* BEGIN READING TEXT *

Ramsey County District Court

File No. K8-96-4162

Hubert H. Humphrey III, Attorney General, 1400 NCL Tower, 445 Minnesota Street, St. Paul, MN 55101; and

Susan E. Gaertner, Ramsey County Attorney, Jeanne L. Schleh, Assistant Ramsey County Attorney, 50 West Kellogg Blvd., Suite 315, St. Paul, MN 55102 (for respondent)

John M. Stuart, Minnesota State Public Defender, Mary Sue Snyder, Special Assistant State Public Defender, 2829 University Avenue SE, Suite 600, Minneapolis, MN 55414 (for appellant)

Considered and decided by Schumacher, Presiding Judge, Randall, Judge, and Kalitowski, Judge.

 U N P U B L I S H E D O P I N I O N

 RANDALL, Judge

Appellant argues the district court erred when it refused to suppress evidence seized pursuant to the execution of a search warrant because the search warrant was based on reckless or intentional misrepresentations by the police. We affirm.

 FACTS

Following the execution of a search warrant at her residence, appellant Rosemary Ortega was charged with conspiracy to distribute a controlled substance, conspiracy to commit robbery, and possession of cocaine. Ortega moved to suppress all evidence obtained pursuant to the search warrant, arguing that the search warrant was invalid because it was based on material misrepresentations. Ortega argued that if the material misstatements were stricken, the search warrant lacked probable cause. Following nearly four days of testimony at the Rasmussen hearings and an in-camera review of the police file on the confidential reliable informant used by police in the matter, the district court ruled that there were no material false statements or omissions in the affidavit accompanying the search warrant, the search warrant was supported by probable cause, and the evidence seized pursuant to the search warrant was admissible.

The matter was tried to the district court, pursuant to State v. Lothenbach, 296 N.W.2d 854 (Minn. 1980), based on the entire record which included the complaint, all police and laboratory reports, the testimony from the three Rasmussen hearings, and the transcript of the guilty plea by Ortega's co-defendant, Lebrado Martinez. On July 22, 1997, the district court found Ortega guilty of a controlled substance crime in the first-degree. The presumptive sentence of 86 months was stayed, and Ortega was placed on 30 years' probation and ordered to serve 180 days in jail. This appeal follows.

* END READING TEXT *

**BRIEF A:** According to the court opinion, how many months long was the presumptive sentence that was stayed?
**BRIEF B:** Translate this sentence from the court opinion into Spanish: "The presumptive sentence of 86 months was stayed, and Ortega was placed on 30 years' probation and ordered to serve 180 days in jail."
**BRIEF C:** Reproduce everything in the court opinion from "Hubert H. Humphrey" down to "55414 (for appellant)".

* BEGIN MATERIAL SHOWN *

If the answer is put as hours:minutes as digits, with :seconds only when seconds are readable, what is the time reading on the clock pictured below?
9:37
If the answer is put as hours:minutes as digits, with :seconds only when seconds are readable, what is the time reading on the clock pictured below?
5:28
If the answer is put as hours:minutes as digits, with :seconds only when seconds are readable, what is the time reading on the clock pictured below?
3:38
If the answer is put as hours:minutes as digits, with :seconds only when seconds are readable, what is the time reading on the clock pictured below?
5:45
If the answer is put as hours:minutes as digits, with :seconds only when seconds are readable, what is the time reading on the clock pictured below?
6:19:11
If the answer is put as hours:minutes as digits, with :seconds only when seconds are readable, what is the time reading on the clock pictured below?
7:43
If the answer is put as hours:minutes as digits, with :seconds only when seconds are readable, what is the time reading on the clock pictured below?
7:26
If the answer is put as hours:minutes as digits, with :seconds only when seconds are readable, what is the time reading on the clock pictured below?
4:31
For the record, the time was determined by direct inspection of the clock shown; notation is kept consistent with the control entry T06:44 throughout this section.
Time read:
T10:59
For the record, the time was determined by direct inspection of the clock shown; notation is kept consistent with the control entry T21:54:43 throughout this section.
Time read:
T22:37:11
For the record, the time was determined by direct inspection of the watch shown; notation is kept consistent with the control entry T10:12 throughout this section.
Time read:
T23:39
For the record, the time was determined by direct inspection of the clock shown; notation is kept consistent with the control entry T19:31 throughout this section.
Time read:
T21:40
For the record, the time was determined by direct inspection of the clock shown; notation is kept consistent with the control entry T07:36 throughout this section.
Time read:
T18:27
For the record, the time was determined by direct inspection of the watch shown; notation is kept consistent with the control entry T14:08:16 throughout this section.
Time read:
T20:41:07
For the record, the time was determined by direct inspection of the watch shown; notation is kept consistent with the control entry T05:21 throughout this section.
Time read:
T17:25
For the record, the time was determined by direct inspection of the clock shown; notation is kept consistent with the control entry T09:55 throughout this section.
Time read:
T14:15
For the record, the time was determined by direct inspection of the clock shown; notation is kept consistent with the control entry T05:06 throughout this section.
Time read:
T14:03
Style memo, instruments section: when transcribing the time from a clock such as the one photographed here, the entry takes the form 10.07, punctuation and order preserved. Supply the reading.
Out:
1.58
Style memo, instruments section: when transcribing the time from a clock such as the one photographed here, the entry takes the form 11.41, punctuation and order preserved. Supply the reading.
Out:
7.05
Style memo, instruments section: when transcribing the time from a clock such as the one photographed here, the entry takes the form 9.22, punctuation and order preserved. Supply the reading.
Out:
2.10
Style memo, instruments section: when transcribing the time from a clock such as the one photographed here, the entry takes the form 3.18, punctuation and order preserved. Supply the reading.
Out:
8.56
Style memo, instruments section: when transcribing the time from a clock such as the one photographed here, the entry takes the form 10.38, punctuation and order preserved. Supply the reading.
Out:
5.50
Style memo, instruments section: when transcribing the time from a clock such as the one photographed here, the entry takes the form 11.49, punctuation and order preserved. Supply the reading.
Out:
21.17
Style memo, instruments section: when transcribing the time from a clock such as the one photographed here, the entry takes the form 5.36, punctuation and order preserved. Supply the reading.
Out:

* END MATERIAL SHOWN *

**ANSWER A:** 86 months

**ANSWER B:** La sentencia presuntiva de 86 meses fue suspendida, y Ortega fue puesta en libertad condicional por 30 años y se le ordenó cumplir 180 días en la cárcel.

**ANSWER C:**
Hubert H. Humphrey III, Attorney General, 1400 NCL Tower, 445 Minnesota Street, St. Paul, MN 55101; and

Susan E. Gaertner, Ramsey County Attorney, Jeanne L. Schleh, Assistant Ramsey County Attorney, 50 West Kellogg Blvd., Suite 315, St. Paul, MN 55102 (for respondent)

John M. Stuart, Minnesota State Public Defender, Mary Sue Snyder, Special Assistant State Public Defender, 2829 University Avenue SE, Suite 600, Minneapolis, MN 55414 (for appellant)